Om Shanti Om and Saawariya will be different films at every level. Farah Khan, director of Om Shanti Om is the best-known graduate of the Karan Johar School of Filmmaking, whose mantra is: go back in history and look for Hindi film storylines that have consistently been hits. Now choose one, glitz it up, add a twist of your own, and run with it. Johar’s Kabhi Khushi Kabhi Gham and Farah Khan’s Main Hoon Na resurrected the surefire formula of the ’70s-lost-and-found, and guffawed all the way to Fort Knox. With their own charming twists: in K3G, Shah Rukh was an adopted son and not blood brother to Hrithik Roshan; in MHN, Shah Rukh was an out-of-wedlock stepbrother to Zayed Khan. See how 21st century we have made our themes?

*EXERCISE REQUIREMENTS*.
1 – Write out the passage about Om Shanti Om and Saawariya, starting at "Om Shanti Om and" and ending at "made our themes?".
2 – According to the passage about Om Shanti Om and Saawariya, how was Shah Rukh related to Hrithik Roshan in K3G?
The data after the passage about Om Shanti Om and Saawariya is separate material.

(Dataset entries)

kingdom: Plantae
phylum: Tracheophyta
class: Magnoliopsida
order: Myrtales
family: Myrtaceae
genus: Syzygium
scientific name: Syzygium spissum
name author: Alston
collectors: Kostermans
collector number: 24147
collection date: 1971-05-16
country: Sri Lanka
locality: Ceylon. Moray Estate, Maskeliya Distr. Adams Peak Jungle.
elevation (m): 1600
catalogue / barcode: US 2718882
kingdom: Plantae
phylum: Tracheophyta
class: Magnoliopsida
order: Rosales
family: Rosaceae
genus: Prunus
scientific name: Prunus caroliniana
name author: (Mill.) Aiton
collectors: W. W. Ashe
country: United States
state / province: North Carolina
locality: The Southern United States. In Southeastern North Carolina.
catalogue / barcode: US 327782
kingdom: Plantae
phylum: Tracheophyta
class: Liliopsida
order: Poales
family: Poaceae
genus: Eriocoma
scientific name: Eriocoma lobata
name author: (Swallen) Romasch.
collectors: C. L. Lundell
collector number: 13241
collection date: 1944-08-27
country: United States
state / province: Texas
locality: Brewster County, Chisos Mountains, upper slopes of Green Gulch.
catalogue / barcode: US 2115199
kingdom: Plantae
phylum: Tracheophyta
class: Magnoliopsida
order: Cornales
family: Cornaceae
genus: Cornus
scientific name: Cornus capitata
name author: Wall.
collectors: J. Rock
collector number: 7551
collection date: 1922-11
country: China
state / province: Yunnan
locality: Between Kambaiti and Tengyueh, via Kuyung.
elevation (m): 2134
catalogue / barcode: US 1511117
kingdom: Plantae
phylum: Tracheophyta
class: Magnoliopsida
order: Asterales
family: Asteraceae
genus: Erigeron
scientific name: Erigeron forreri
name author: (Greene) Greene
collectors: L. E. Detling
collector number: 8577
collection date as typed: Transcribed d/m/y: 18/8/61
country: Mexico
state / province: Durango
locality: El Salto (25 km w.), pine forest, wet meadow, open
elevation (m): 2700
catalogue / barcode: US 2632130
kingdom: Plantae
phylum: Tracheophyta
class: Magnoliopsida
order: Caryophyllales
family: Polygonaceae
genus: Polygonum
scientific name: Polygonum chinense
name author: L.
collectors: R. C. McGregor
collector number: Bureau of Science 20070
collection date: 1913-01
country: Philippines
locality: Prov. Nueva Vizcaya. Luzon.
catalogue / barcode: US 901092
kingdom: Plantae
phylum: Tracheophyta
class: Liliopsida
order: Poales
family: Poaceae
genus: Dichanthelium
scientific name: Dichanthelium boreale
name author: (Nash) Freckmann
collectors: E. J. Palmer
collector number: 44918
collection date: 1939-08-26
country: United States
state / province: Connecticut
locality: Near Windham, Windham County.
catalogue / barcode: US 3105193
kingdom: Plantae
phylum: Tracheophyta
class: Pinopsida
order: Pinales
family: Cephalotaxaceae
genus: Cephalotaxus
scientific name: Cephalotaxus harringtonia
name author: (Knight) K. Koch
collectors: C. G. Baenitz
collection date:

*SOLVED PROBLEMS*.
1 –
Om Shanti Om and Saawariya will be different films at every level. Farah Khan, director of Om Shanti Om is the best-known graduate of the Karan Johar School of Filmmaking, whose mantra is: go back in history and look for Hindi film storylines that have consistently been hits. Now choose one, glitz it up, add a twist of your own, and run with it. Johar’s Kabhi Khushi Kabhi Gham and Farah Khan’s Main Hoon Na resurrected the surefire formula of the ’70s-lost-and-found, and guffawed all the way to Fort Knox. With their own charming twists: in K3G, Shah Rukh was an adopted son and not blood brother to Hrithik Roshan; in MHN, Shah Rukh was an out-of-wedlock stepbrother to Zayed Khan. See how 21st century we have made our themes?

2 – He was an adopted son, not a blood brother to Hrithik Roshan.